== TASK ITEM ==
Copy out each line of the data that includes the string "özelleştirme".

== AVAILABLE DATA ==
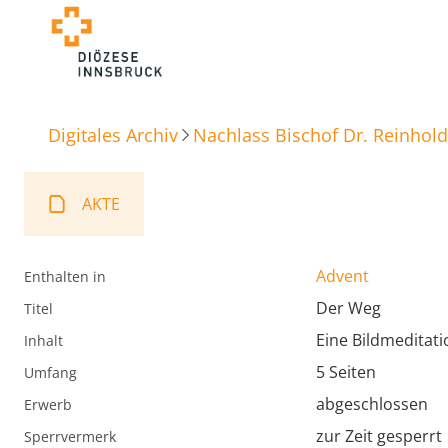
Digitales Archiv
Nachlass Bischof Dr. Reinhold
AKTE
Advent
Enthalten in
Der Weg
Titel
Eine Bildmeditati
Inhalt
5 Seiten
Umfang
abgeschlossen
Erwerb
zur Zeit gesperrt
Sperrvermerk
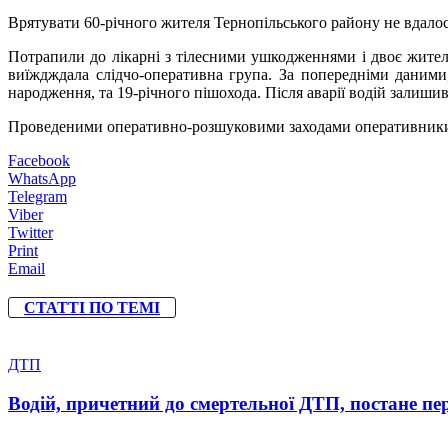
Врятувати 60-річного жителя Тернопільського району не вдало
Потрапили до лікарні з тілесними ушкодженнями і двоє жителі
виїждждала слідчо-оперативна група. За попередніми даними,
народження, та 19-річного пішохода. Після аварії водій залишив 
Проведеними оперативно-розшуковими заходами оперативники вс
Facebook
WhatsApp
Telegram
Viber
Twitter
Print
Email
СТАТТІ ПО ТЕМІ
ДТП
Водій, причетний до смертельної ДТП, постане пер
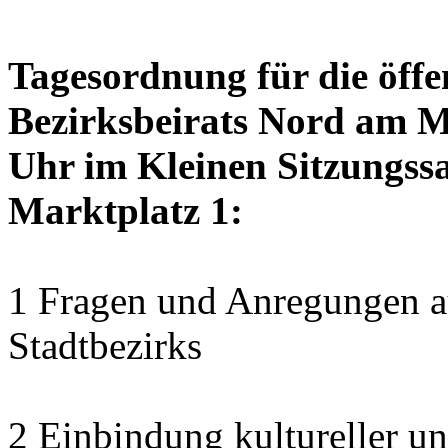
Tagesordnung für die öffe
Bezirksbeirats Nord am M
Uhr im Kleinen Sitzungssa
Marktplatz 1:
1 Fragen und Anregungen au
Stadtbezirks
2 Einbindung kultureller u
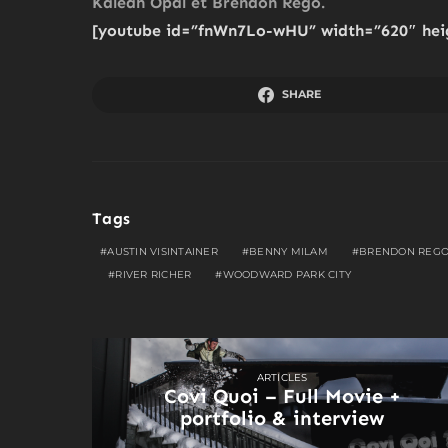
Kaleah Opal et Brendon Rego.
[youtube id=”fnWn7Lo-wHU” width=”620″ hei
SHARE
Tags
AUSTIN VISINTAINER
BENNY MILAM
BRENDON REG
RIVER RICHER
WOODWARD PARK CITY
ARTICLES
Covi Quoi – Full Movie +
portfolio & interview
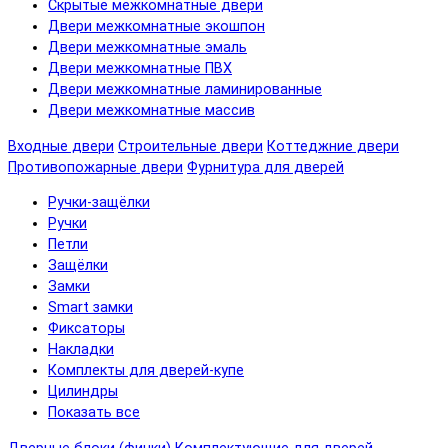
Скрытые межкомнатные двери
Двери межкомнатные экошпон
Двери межкомнатные эмаль
Двери межкомнатные ПВХ
Двери межкомнатные ламинированные
Двери межкомнатные массив
Входные двери
Строительные двери
Коттеджние двери
Противопожарные двери
Фурнитура для дверей
Ручки-защёлки
Ручки
Петли
Защёлки
Замки
Smart замки
Фиксаторы
Накладки
Комплекты для дверей-купе
Цилиндры
Показать все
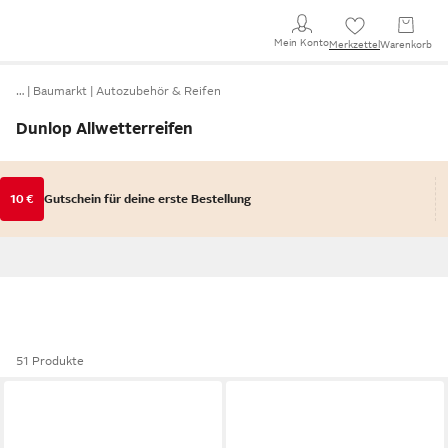
Mein Konto
Merkzettel
Warenkorb
…
Baumarkt
Autozubehör & Reifen
Dunlop Allwetterreifen
10 €
Gutschein für deine erste Bestellung
51 Produkte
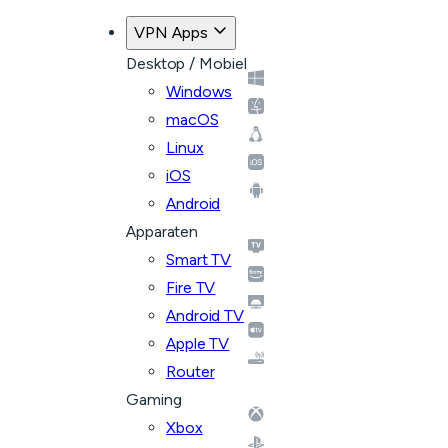
VPN Apps
Desktop / Mobiel
Windows
macOS
Linux
iOS
Android
Apparaten
Smart TV
Fire TV
Android TV
Apple TV
Router
Gaming
Xbox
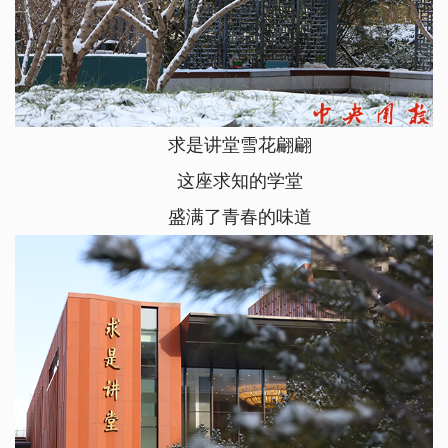
求是讲堂雪花翩翩
这座求知的学堂
盛满了青春的味道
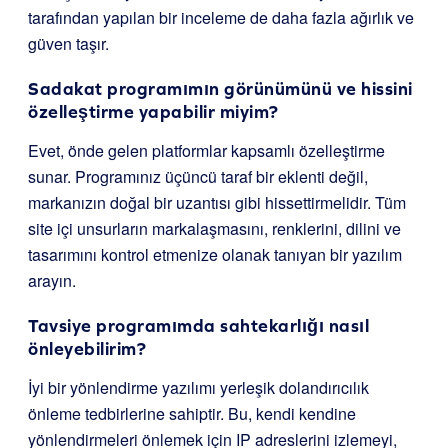
tarafından yapılan bir inceleme de daha fazla ağırlık ve
güven taşır.
Sadakat programımın görünümünü ve hissini
özelleştirme yapabilir miyim?
Evet, önde gelen platformlar kapsamlı özelleştirme
sunar. Programınız üçüncü taraf bir eklenti değil,
markanızın doğal bir uzantısı gibi hissettirmelidir. Tüm
site içi unsurların markalaşmasını, renklerini, dilini ve
tasarımını kontrol etmenize olanak tanıyan bir yazılım
arayın.
Tavsiye programımda sahtekarlığı nasıl
önleyebilirim?
İyi bir yönlendirme yazılımı yerleşik dolandırıcılık
önleme tedbirlerine sahiptir. Bu, kendi kendine
yönlendirmeleri önlemek için IP adreslerini izlemeyi,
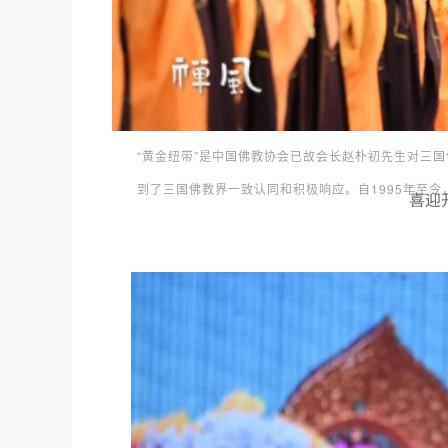
“黄金纽带”是中国佛教协会已故会长赵朴初先生对三国
到了三国佛教界一致认同和积极响应。自1995年至今
喜迎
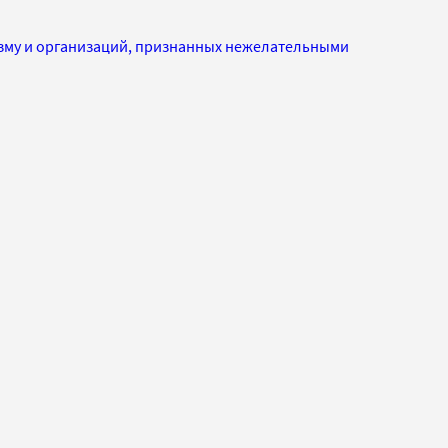
изму и организаций, признанных нежелательными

== RESULT OF THE EXERCISE ==
özelleştirme yapabilir miyim?
Evet, önde gelen platformlar kapsamlı özelleştirme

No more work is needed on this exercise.